-- Problem statement --
Among the entries that follow, the required portion opens with the line containing "hfov_deg: 48.2" and closes with the line containing "exposure_s: 1/180". Give that portion again exactly, and nothing else.

Top of Records for processing

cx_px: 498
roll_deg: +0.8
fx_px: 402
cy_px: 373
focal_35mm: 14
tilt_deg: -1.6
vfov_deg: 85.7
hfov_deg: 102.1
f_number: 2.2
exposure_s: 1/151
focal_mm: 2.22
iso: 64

Bottom of Records for processing
Top of Records for processing

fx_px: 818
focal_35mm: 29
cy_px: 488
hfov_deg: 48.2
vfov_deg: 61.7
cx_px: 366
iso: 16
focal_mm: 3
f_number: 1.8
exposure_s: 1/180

Bottom of Records for processing
Top of Records for processing

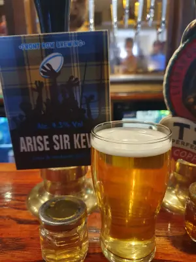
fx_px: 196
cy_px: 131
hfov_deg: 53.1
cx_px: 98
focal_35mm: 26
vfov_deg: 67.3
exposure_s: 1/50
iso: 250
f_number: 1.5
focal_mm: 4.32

Bottom of Records for processing

-- Problem solution --
hfov_deg: 48.2
vfov_deg: 61.7
cx_px: 366
iso: 16
focal_mm: 3
f_number: 1.8
exposure_s: 1/180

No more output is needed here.